Raja Narain Singh (also called Raja Narayan Singh) was a Chauhan Rajput Zamindar of Seris and Kutumba in modern-day Aurangabad district of Bihar (then a part of Gaya district) in India. He was active during the late 18th century and was notable for rebelling against the British East India Company.

==Revolt against the East India Company==

Narain Singh had a tradition of rebelling from 1770 onwards and decided to join the revolt of Chait Singh of Varanasi in 1781. He was one among many rebels in Bihar who rose against the East India Company during that same period.

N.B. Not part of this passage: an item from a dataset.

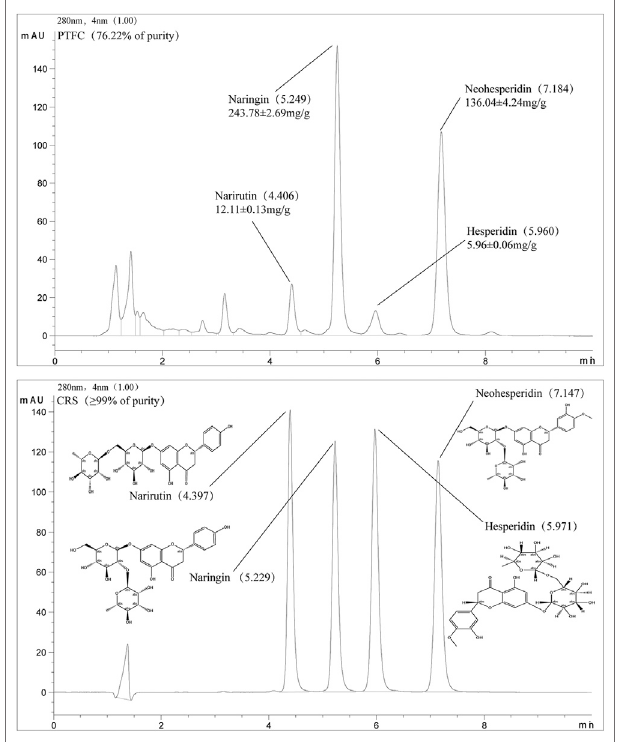
FIGURE 1 | HPLC chromatographic pro fi le of PTFC and standard fl avanones narirutin, naringin, neohesperidin, and hesperidin.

He had been remiss in providing his revenue payments to the EIC and was therefore deposed and lost his lands. In response he had gathered a force of 1500 matchlockmen and joined with allies of Chait Singh including Bachu Singh and together they amassed a force of 15,000.
He posted his men at the foot of the Argoor pass with the intention of intercepting the incoming British force. The British leader, Crawfurd found out about this and changed his route. He ended up virtually encircling Narain Singh's forces. Caught in a hopeless position, he somehow managed to escape to Patna where he surrendered before the revenue chief in March 1782.
He was subsequently jailed in Patna until 1786. He was restored to his "forfeited" zamindari in 1790 after his release.
He had assisted other zamindars with resources and was in secret correspondence with others in an attempt to stir up anti-British sentiment before his arrest.

==Legacy==
Some regard him as one of the first "freedom fighters" in India against British rule.